Mort vendredi à Paris à l'âge de 78 ans, le peintre français Jean Dewasne s'était affirmé, dès le milieu des années 40, comme l'un des maîtres de l'abstraction géométrique.

Né en 1921 dans la banlieue de Lille, Dewasne fut l'un des fondateurs du Salon des réalités nouvelles (1945), qui mit à l'affiche l'art abstrait, concret, constructiviste et non figuratif. Après des études de musique, d'architecture et de philosophie, il s'était tourné vers la peinture et avait créé son premier tableau abstrait en 1943. Il s'était ainsi trouvé parmi les premiers artistes français, à la suite d'Auguste Herbin, à militer pour ce vocabulaire artistique, notamment à travers de multiples conférences et en créant en 1950, avec Edgar Pillet, l'Atelier d'art abstrait.

Ses compositions se caractérisent par des formes simples, ovales, carrées, coudées, organisées comme si elles se calaient les unes contre les autres.

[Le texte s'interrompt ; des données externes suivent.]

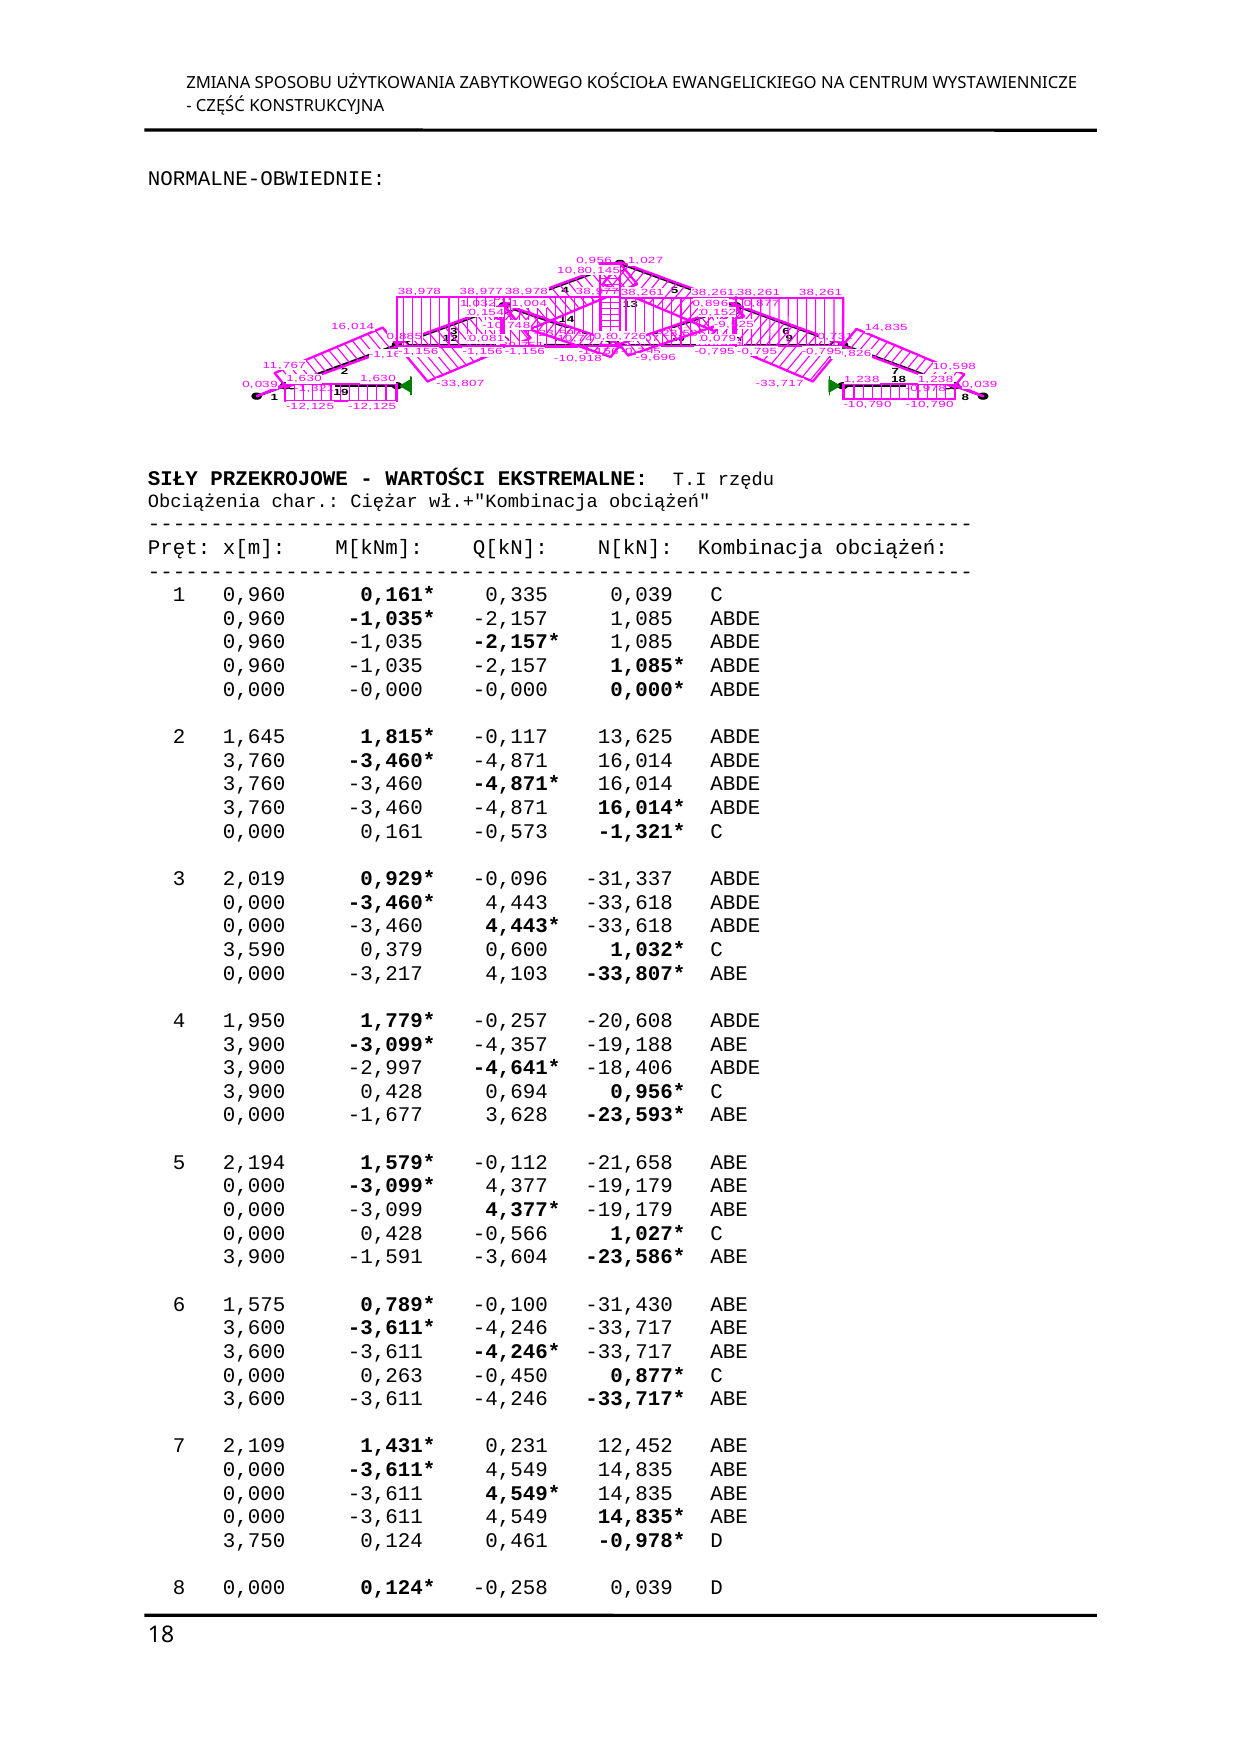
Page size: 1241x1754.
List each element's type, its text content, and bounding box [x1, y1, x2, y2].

text SIŁY PRZEKROJOWE - WARTOŚCI EKSTREMALNE: T.I rzędu [148, 468, 1093, 492]
text 3,590 0,379 0,600 1,032* C [148, 939, 1093, 963]
text 0,000 -3,460* 4,443 -33,618 ABDE [148, 892, 1093, 915]
text Pręt: x[m]: M[kNm]: Q[kN]: N[kN]: Kombinacja obciążeń: [148, 537, 1093, 561]
text 3,760 -3,460* -4,871 16,014 ABDE [148, 750, 1093, 773]
text 1 0,960 0,161* 0,335 0,039 C [148, 584, 1093, 608]
text 0,000 0,428 -0,566 1,027* C [148, 1223, 1093, 1246]
text 0,960 -1,035* -2,157 1,085 ABDE [148, 608, 1093, 632]
text 6 1,575 0,789* -0,100 -31,430 ABE [148, 1294, 1093, 1317]
text 2 1,645 1,815* -0,117 13,625 ABDE [148, 726, 1093, 750]
text 3,900 0,428 0,694 0,956* C [148, 1081, 1093, 1104]
text 4 1,950 1,779* -0,257 -20,608 ABDE [148, 1010, 1093, 1033]
text 0,000 -3,460 4,443* -33,618 ABDE [148, 915, 1093, 939]
text 7 2,109 1,431* 0,231 12,452 ABE [148, 1436, 1093, 1459]
text 3,900 -3,099* -4,357 -19,188 ABE [148, 1033, 1093, 1057]
text 0,000 -3,099 4,377* -19,179 ABE [148, 1199, 1093, 1223]
text 0,000 -0,000 -0,000 0,000* ABDE [148, 679, 1093, 702]
text 3 2,019 0,929* -0,096 -31,337 ABDE [148, 868, 1093, 892]
text ------------------------------------------------------------------ [148, 561, 1093, 584]
text 0,960 -1,035 -2,157* 1,085 ABDE [148, 632, 1093, 655]
text 3,760 -3,460 -4,871* 16,014 ABDE [148, 773, 1093, 797]
text 8 0,000 0,124* -0,258 0,039 D [148, 1577, 1093, 1601]
text 3,900 -2,997 -4,641* -18,406 ABDE [148, 1057, 1093, 1081]
text 5 2,194 1,579* -0,112 -21,658 ABE [148, 1152, 1093, 1175]
text 0,000 0,263 -0,450 0,877* C [148, 1364, 1093, 1388]
text 3,750 0,124 0,461 -0,978* D [148, 1530, 1093, 1554]
text 0,000 -3,099* 4,377 -19,179 ABE [148, 1175, 1093, 1199]
text 0,000 -3,611 4,549 14,835* ABE [148, 1506, 1093, 1530]
text 3,760 -3,460 -4,871 16,014* ABDE [148, 797, 1093, 821]
text 0,000 -1,677 3,628 -23,593* ABE [148, 1104, 1093, 1128]
text 3,600 -3,611 -4,246* -33,717 ABE [148, 1341, 1093, 1364]
text 3,600 -3,611 -4,246 -33,717* ABE [148, 1388, 1093, 1412]
text 0,960 -1,035 -2,157 1,085* ABDE [148, 655, 1093, 679]
text 0,000 -3,217 4,103 -33,807* ABE [148, 963, 1093, 986]
text NORMALNE-OBWIEDNIE: [148, 167, 1093, 191]
text ------------------------------------------------------------------ [148, 513, 1093, 537]
text Obciążenia char.: Ciężar wł.+"Kombinacja obciążeń" [148, 492, 1093, 513]
text 0,000 -3,611 4,549* 14,835 ABE [148, 1483, 1093, 1506]
text 0,000 -3,611* 4,549 14,835 ABE [148, 1459, 1093, 1483]
text 3,900 -1,591 -3,604 -23,586* ABE [148, 1246, 1093, 1270]
text 0,000 0,161 -0,573 -1,321* C [148, 821, 1093, 844]
text 3,600 -3,611* -4,246 -33,717 ABE [148, 1317, 1093, 1341]
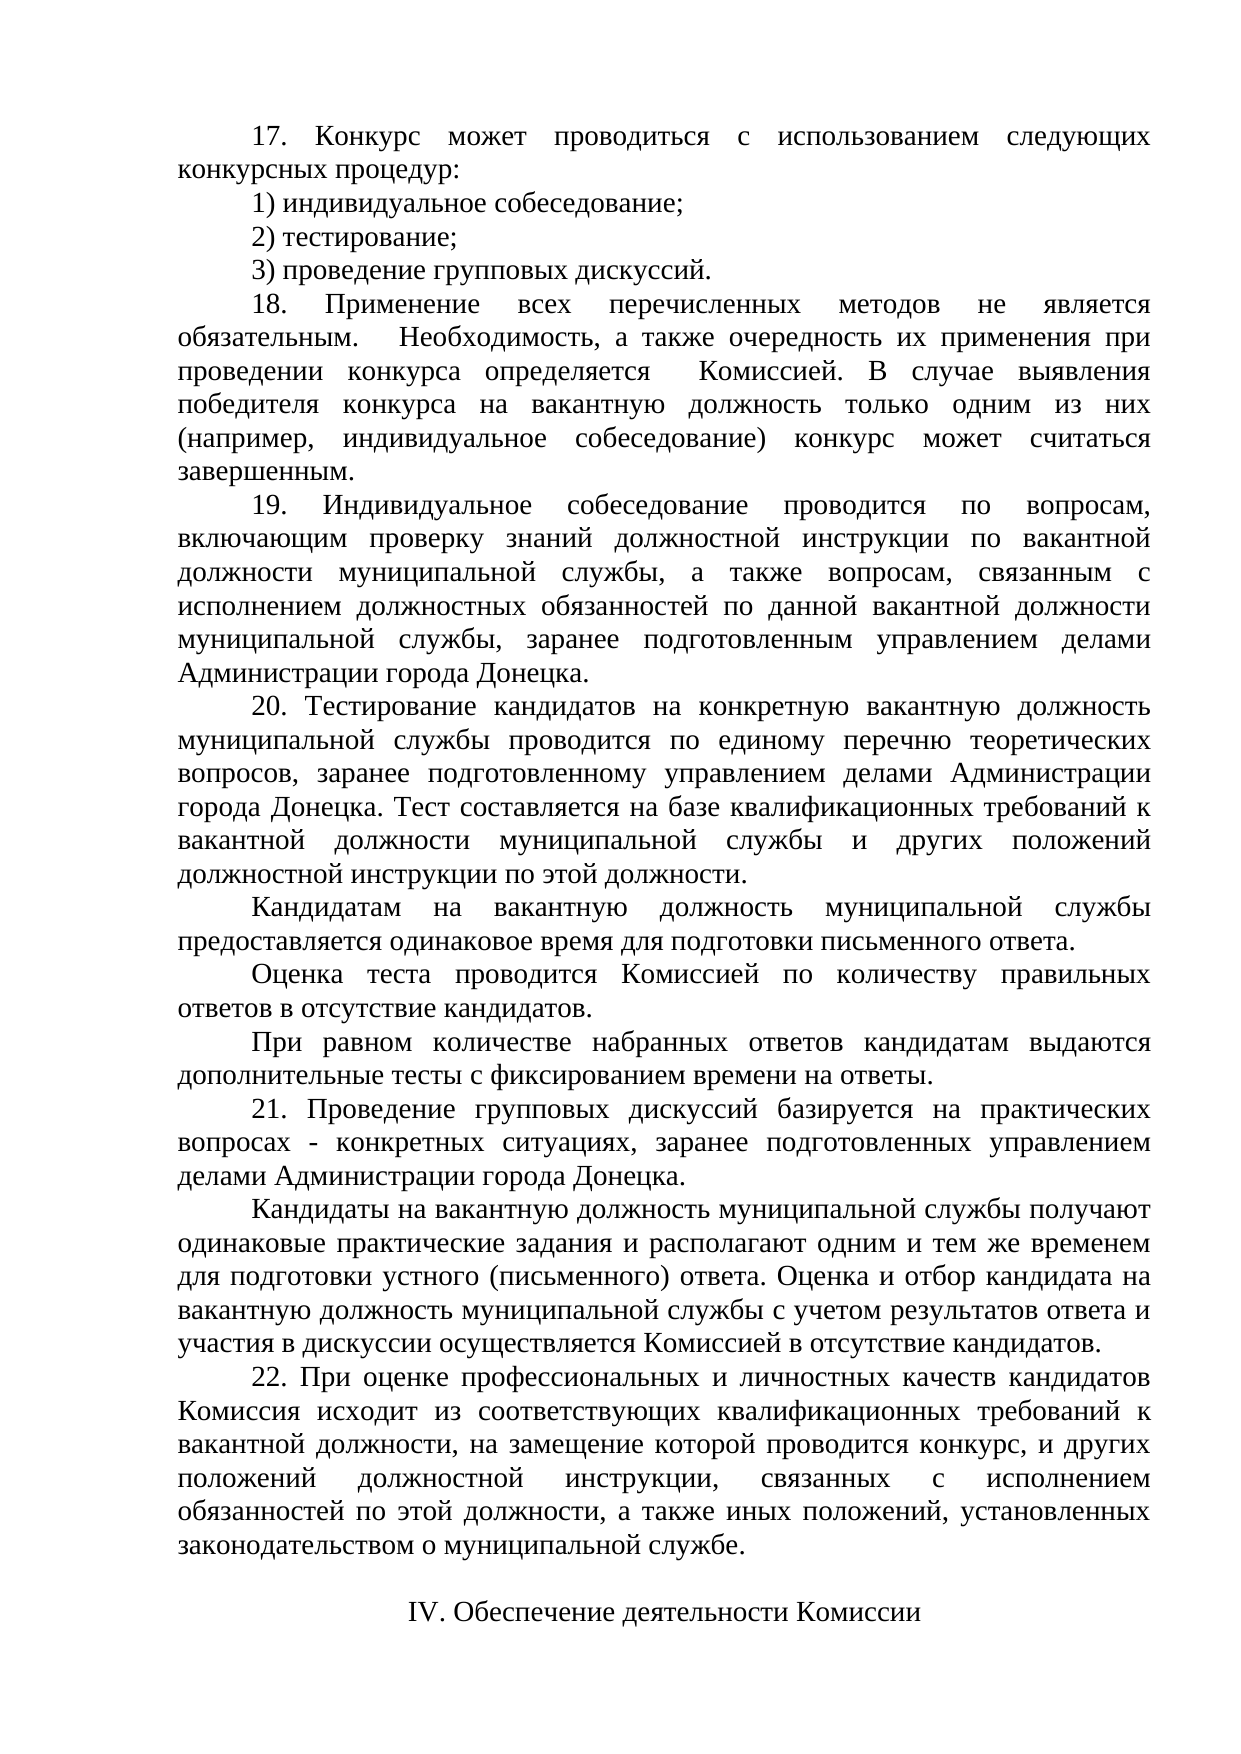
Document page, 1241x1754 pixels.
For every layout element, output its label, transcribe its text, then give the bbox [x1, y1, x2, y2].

text IV. Обеспечение деятельности Комиссии [177, 1594, 1152, 1627]
text 3) проведение групповых дискуссий. [177, 252, 1152, 286]
text Кандидаты на вакантную должность муниципальной службы получают одинаковые практические задания и располагают одним и тем же временем для подготовки устного (письменного) ответа. Оценка и отбор кандидата на вакантную должность муниципальной службы с учетом результатов ответа и участия в дискуссии осуществляется Комиссией в отсутствие кандидатов. [177, 1191, 1152, 1359]
text Оценка теста проводится Комиссией по количеству правильных ответов в отсутствие кандидатов. [177, 957, 1152, 1024]
text При равном количестве набранных ответов кандидатам выдаются дополнительные тесты с фиксированием времени на ответы. [177, 1024, 1152, 1091]
text 2) тестирование; [177, 219, 1152, 252]
text 19. Индивидуальное собеседование проводится по вопросам, включающим проверку знаний должностной инструкции по вакантной должности муниципальной службы, а также вопросам, связанным с исполнением должностных обязанностей по данной вакантной должности муниципальной службы, заранее подготовленным управлением делами Администрации города Донецка. [177, 487, 1152, 688]
text 21. Проведение групповых дискуссий базируется на практических вопросах - конкретных ситуациях, заранее подготовленных управлением делами Администрации города Донецка. [177, 1091, 1152, 1191]
text 18. Применение всех перечисленных методов не является обязательным. Необходимость, а также очередность их применения при проведении конкурса определяется Комиссией. В случае выявления победителя конкурса на вакантную должность только одним из них (например, индивидуальное собеседование) конкурс может считаться завершенным. [177, 286, 1152, 487]
text 22. При оценке профессиональных и личностных качеств кандидатов Комиссия исходит из соответствующих квалификационных требований к вакантной должности, на замещение которой проводится конкурс, и других положений должностной инструкции, связанных с исполнением обязанностей по этой должности, а также иных положений, установленных законодательством о муниципальной службе. [177, 1359, 1152, 1560]
text 20. Тестирование кандидатов на конкретную вакантную должность муниципальной службы проводится по единому перечню теоретических вопросов, заранее подготовленному управлением делами Администрации города Донецка. Тест составляется на базе квалификационных требований к вакантной должности муниципальной службы и других положений должностной инструкции по этой должности. [177, 688, 1152, 889]
text 17. Конкурс может проводиться с использованием следующих конкурсных процедур: [177, 118, 1152, 185]
text Кандидатам на вакантную должность муниципальной службы предоставляется одинаковое время для подготовки письменного ответа. [177, 889, 1152, 957]
text 1) индивидуальное собеседование; [177, 185, 1152, 219]
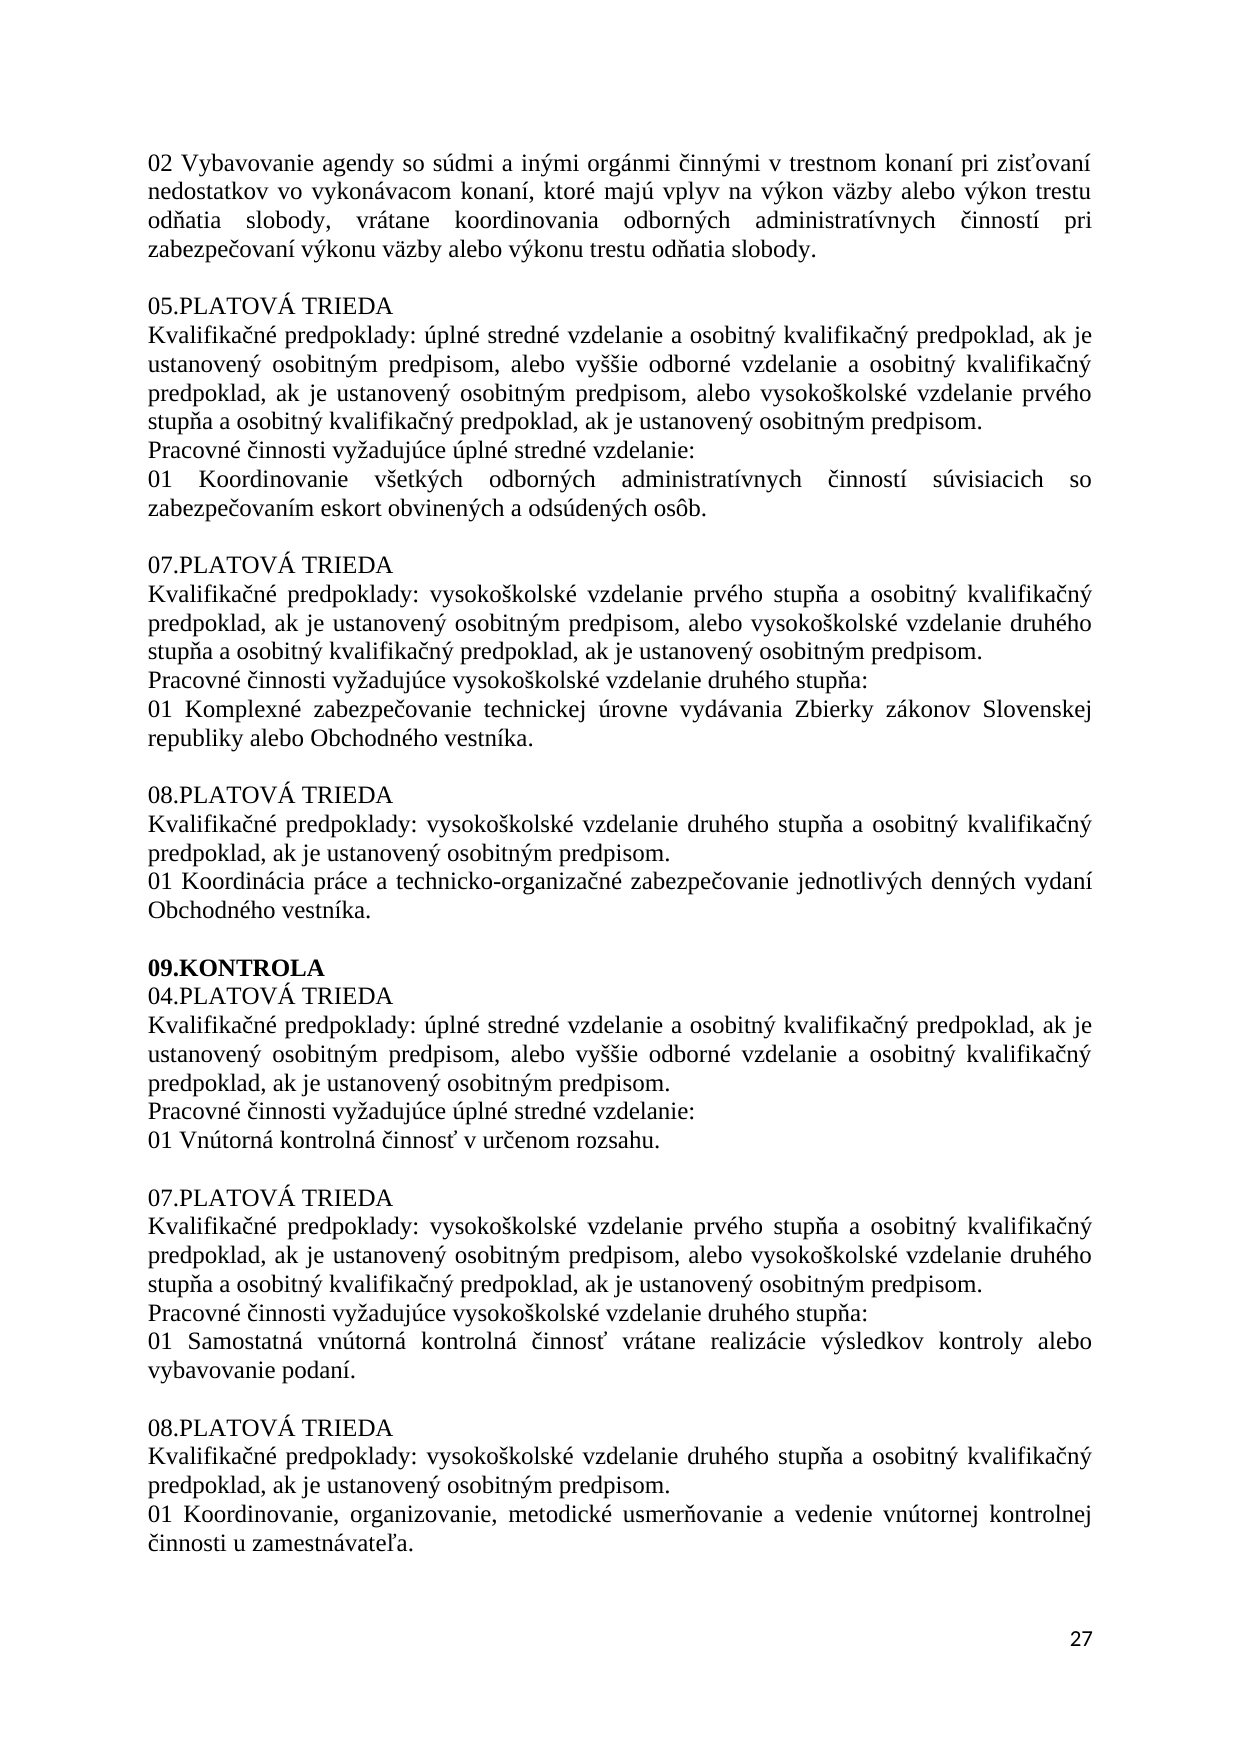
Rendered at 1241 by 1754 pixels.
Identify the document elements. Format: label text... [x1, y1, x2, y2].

text Pracovné činnosti vyžadujúce vysokoškolské vzdelanie druhého stupňa: [148, 665, 1093, 694]
text Kvalifikačné predpoklady: vysokoškolské vzdelanie prvého stupňa a osobitný kvalifikačný predpoklad, ak je ustanovený osobitným predpisom, alebo vysokoškolské vzdelanie druhého stupňa a osobitný kvalifikačný predpoklad, ak je ustanovený osobitným predpisom. [148, 579, 1093, 665]
text 05.PLATOVÁ TRIEDA [148, 291, 1093, 320]
text Pracovné činnosti vyžadujúce úplné stredné vzdelanie: [148, 435, 1093, 464]
text 09.KONTROLA [148, 953, 1093, 981]
text 01 Vnútorná kontrolná činnosť v určenom rozsahu. [148, 1125, 1093, 1154]
text Kvalifikačné predpoklady: vysokoškolské vzdelanie druhého stupňa a osobitný kvalifikačný predpoklad, ak je ustanovený osobitným predpisom. [148, 809, 1093, 866]
text Pracovné činnosti vyžadujúce vysokoškolské vzdelanie druhého stupňa: [148, 1298, 1093, 1326]
text 01 Koordinovanie, organizovanie, metodické usmerňovanie a vedenie vnútornej kontrolnej činnosti u zamestnávateľa. [148, 1499, 1093, 1556]
text 01 Koordinácia práce a technicko-organizačné zabezpečovanie jednotlivých denných vydaní Obchodného vestníka. [148, 866, 1093, 924]
text 08.PLATOVÁ TRIEDA [148, 1413, 1093, 1441]
text 02 Vybavovanie agendy so súdmi a inými orgánmi činnými v trestnom konaní pri zisťovaní nedostatkov vo vykonávacom konaní, ktoré majú vplyv na výkon väzby alebo výkon trestu odňatia slobody, vrátane koordinovania odborných administratívnych činností pri zabezpečovaní výkonu väzby alebo výkonu trestu odňatia slobody. [148, 148, 1093, 263]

Des rythmes complexes mais tendus, soulignés par des couleurs vives et brillantes, réduites la plupart du temps au rouge, au bleu, au vert, au noir et au blanc. Ces géométries sont peintes en aplat sur des supports durs, comme le bois ou le métal, qui leur donnent un aspect industriel. Une facette de la modernité, à laquelle Dewasne se montra sensible, utilisant souvent des laques pour tôles et introduisant même des éléments de carrosserie dans ses compositions.

Son art prendra, du reste, une dimension sociale et décorative en s'orientant vers la peinture murale, souvent sur des surfaces généreuses. Il a notamment réalisé un très grand ensemble mural pour le stade de glace des Jeux olympiques de Grenoble (1968) et d'autres grands panneaux à l'Arche de La Défense, à Paris (1989).

Ces formules ne sont pas pour autant vides de contenu ou de substance. Jean Dewasne est pour un art pur mais n'est pas pour un art sec. Certains titres Apothéose de Marat (1951) ou Tombeau d'Anton Webern (1952) font clairement allusion à l'histoire et aux émotions. Ces sensations sont confiées à la puissance des constructions, des enchevêtrements et des tons.